"Not interested," he told her. "You better go back to your cabin and get another expoder. I'm keeping this one."
"No," Ina Haan's voice cut across the hostility of the tiny chamber laconically. "Give."
Jay shook his head. "I'm keeping it. And you better get another for Onin Tufor. I think we're about to have trouble."

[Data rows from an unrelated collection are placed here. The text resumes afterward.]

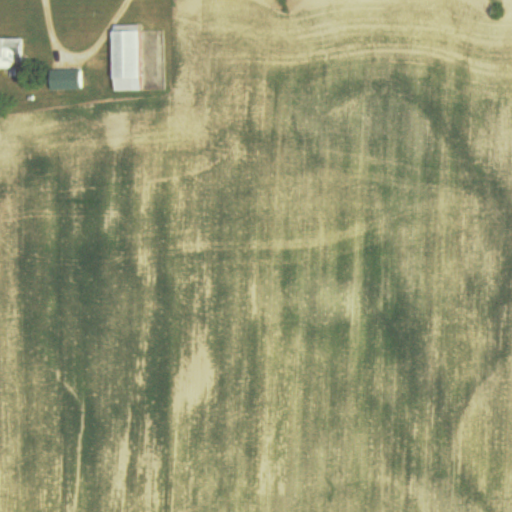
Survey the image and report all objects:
building: (10, 52)
building: (129, 62)
building: (67, 80)
crop: (269, 271)
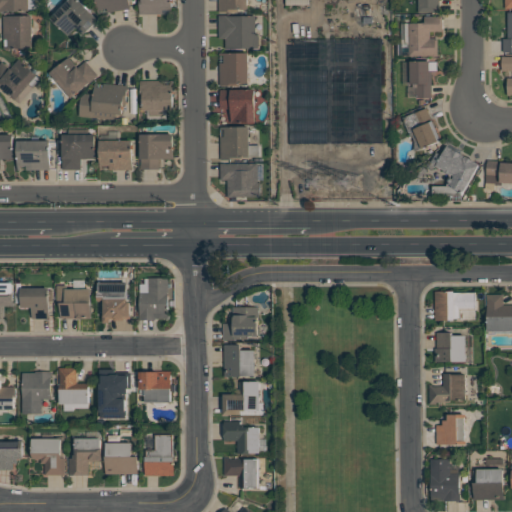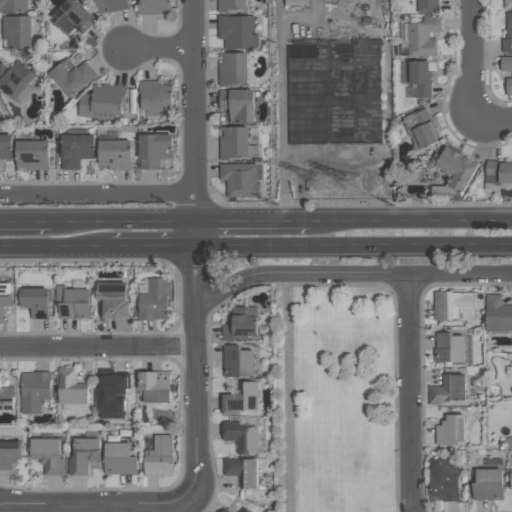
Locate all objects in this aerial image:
building: (298, 2)
building: (508, 4)
building: (110, 5)
building: (232, 5)
building: (15, 6)
building: (155, 7)
building: (428, 7)
building: (77, 17)
building: (74, 18)
building: (238, 30)
building: (18, 31)
building: (239, 31)
building: (17, 32)
building: (508, 35)
building: (508, 35)
building: (424, 36)
building: (419, 38)
road: (159, 48)
road: (469, 59)
building: (234, 68)
building: (234, 68)
building: (508, 71)
building: (507, 72)
building: (73, 74)
building: (74, 76)
building: (16, 77)
building: (16, 78)
building: (421, 79)
building: (420, 81)
building: (156, 96)
building: (103, 101)
building: (104, 101)
building: (237, 104)
building: (238, 105)
road: (493, 118)
road: (193, 122)
road: (285, 126)
building: (421, 129)
building: (426, 129)
building: (234, 142)
building: (238, 143)
building: (6, 146)
building: (6, 146)
building: (78, 149)
building: (155, 149)
building: (156, 149)
building: (77, 150)
building: (34, 154)
building: (115, 154)
building: (117, 154)
building: (33, 155)
building: (456, 165)
building: (457, 167)
building: (499, 171)
building: (498, 172)
power tower: (362, 176)
building: (240, 179)
building: (242, 179)
power tower: (328, 181)
road: (97, 193)
road: (412, 219)
road: (252, 220)
road: (123, 221)
road: (26, 222)
road: (353, 245)
road: (153, 246)
road: (56, 247)
road: (351, 273)
building: (6, 294)
building: (6, 295)
building: (154, 298)
building: (114, 299)
building: (155, 299)
building: (75, 300)
building: (115, 300)
building: (36, 301)
building: (37, 301)
building: (76, 304)
building: (453, 304)
building: (454, 305)
building: (498, 313)
building: (498, 313)
building: (242, 323)
building: (243, 323)
building: (450, 347)
building: (451, 347)
road: (98, 350)
building: (239, 359)
building: (239, 361)
road: (196, 373)
building: (156, 385)
building: (157, 385)
building: (73, 389)
building: (450, 389)
building: (35, 390)
building: (36, 390)
building: (74, 390)
building: (449, 390)
road: (289, 392)
building: (114, 393)
road: (411, 393)
building: (114, 394)
building: (6, 395)
building: (7, 396)
building: (244, 399)
park: (333, 399)
building: (243, 400)
building: (452, 430)
building: (452, 430)
building: (243, 437)
building: (245, 437)
building: (10, 453)
building: (11, 453)
building: (49, 454)
building: (50, 455)
building: (85, 455)
building: (85, 456)
building: (160, 456)
building: (161, 457)
building: (121, 458)
building: (121, 458)
building: (243, 471)
building: (244, 471)
building: (445, 480)
building: (490, 480)
building: (443, 481)
building: (489, 484)
road: (99, 502)
building: (237, 510)
building: (237, 510)
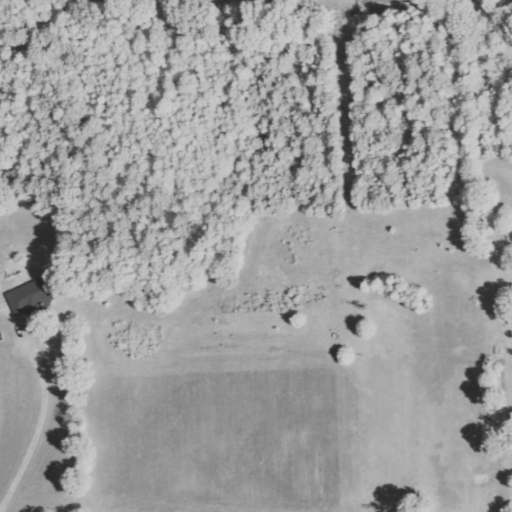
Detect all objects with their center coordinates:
building: (32, 295)
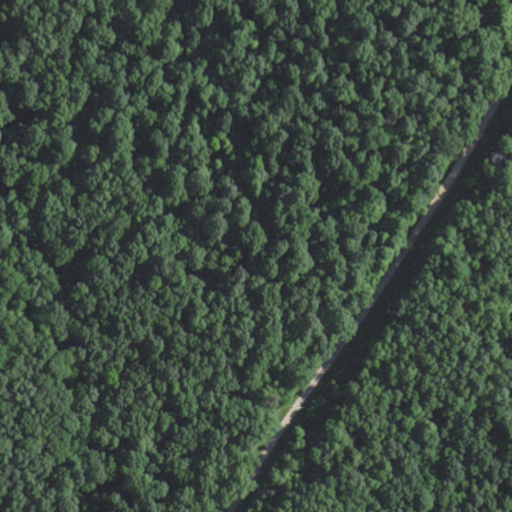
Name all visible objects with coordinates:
road: (382, 290)
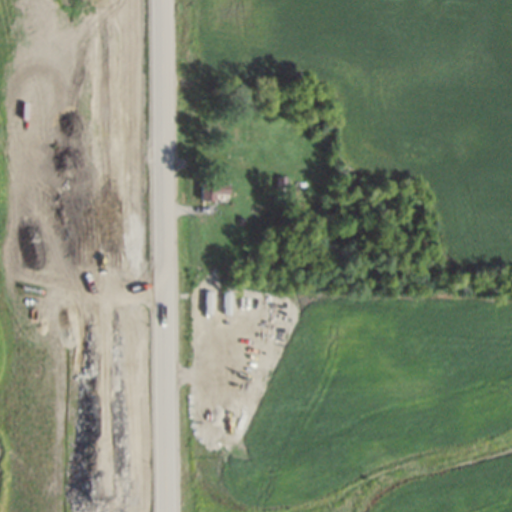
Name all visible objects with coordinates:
building: (210, 190)
building: (210, 192)
road: (161, 256)
crop: (360, 271)
crop: (76, 395)
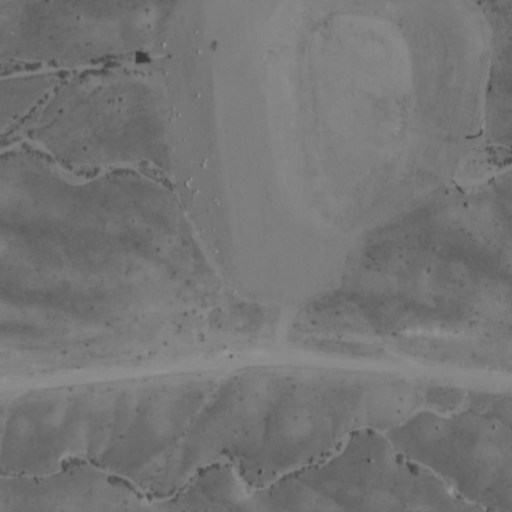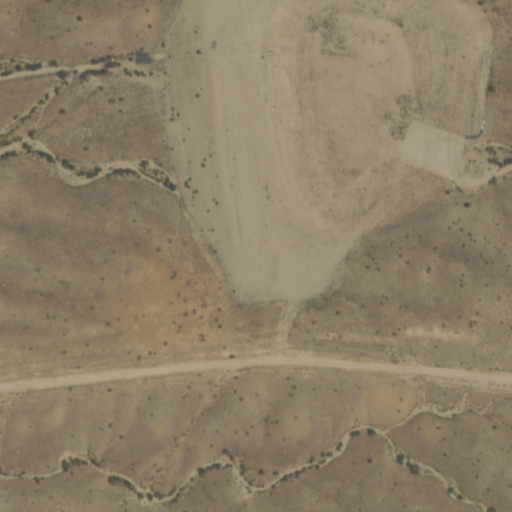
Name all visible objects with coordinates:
road: (255, 369)
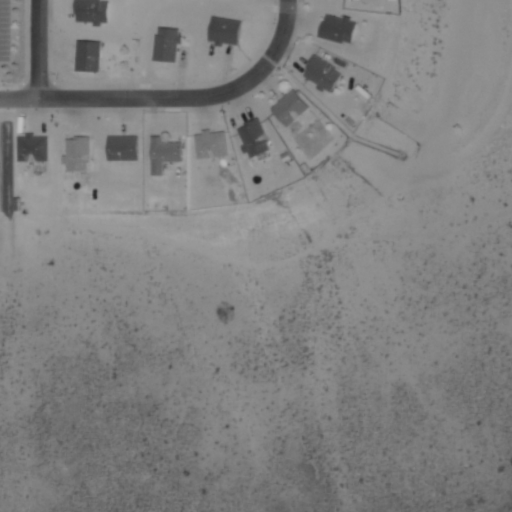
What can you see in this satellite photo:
building: (95, 11)
building: (91, 12)
building: (338, 28)
building: (340, 28)
building: (227, 31)
building: (169, 43)
road: (38, 48)
building: (91, 54)
building: (88, 55)
building: (325, 73)
building: (322, 74)
road: (171, 97)
building: (293, 107)
building: (290, 108)
building: (253, 138)
building: (257, 138)
building: (211, 143)
building: (213, 143)
building: (32, 147)
building: (35, 147)
building: (122, 147)
building: (126, 148)
building: (76, 153)
building: (164, 153)
building: (167, 153)
building: (79, 154)
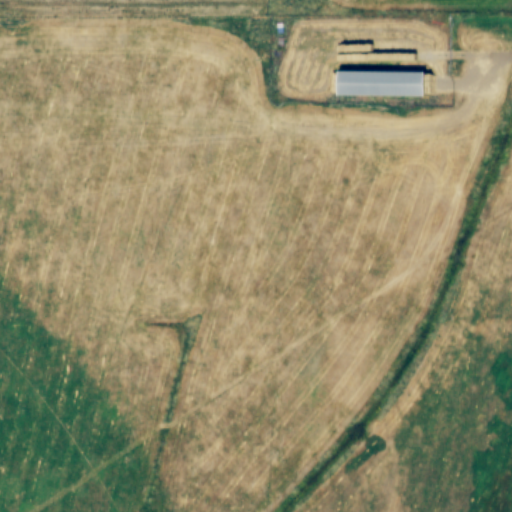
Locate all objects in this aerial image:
building: (381, 84)
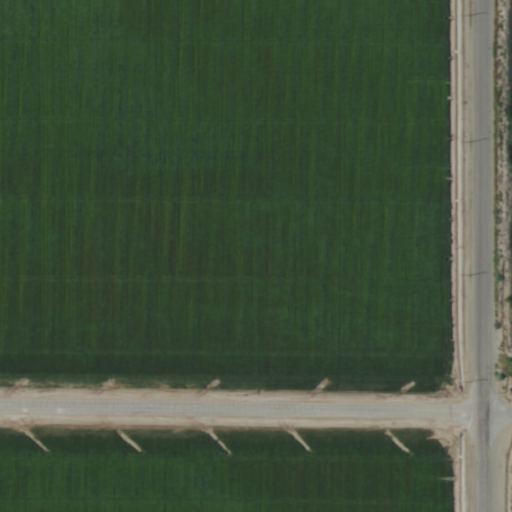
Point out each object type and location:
road: (483, 255)
road: (255, 389)
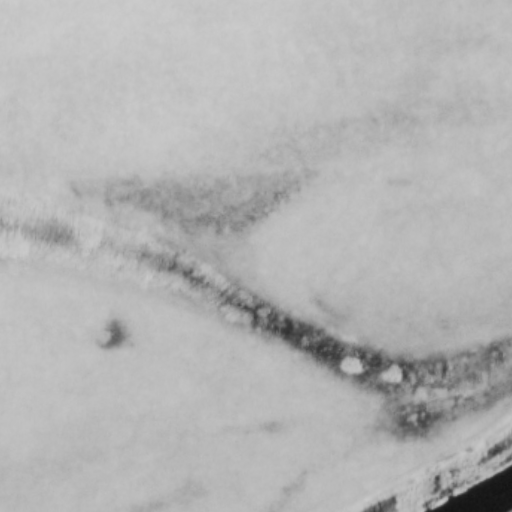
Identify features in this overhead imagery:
river: (470, 487)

As though to emphasize his words a prolonged ghastly shriek came from the fog. They heard broken shouted phrases, human words but with something bestial and terrible in their anguished pleading. The screams rose higher and higher—and choked off until almost inaudible.
The women's faces were pinched and terrified. They pressed close to Jay, forgetting that he was a man-made creature—a robot of living flesh—in their instinctive urge for the protection of the male.
"That was Zee Fivotu," he said soberly. "The Frogs have him. Probably tore him apart...."
"We'll be next," said Ina Haan, her voice thinned.
"Guard the lock, Ina," ordered Jay. "I'm going back after the animats. We'll need them all."
Ina Haan made no protest to Jay's assumption of authority nor did he think it strange that he should take control. From somewhere in his acquired memories he had dredged up adequate knowledge of the butrads' methods of attack.
He raced back through the corridor to the animat cabin. Onin was grinning, his long bony face alight.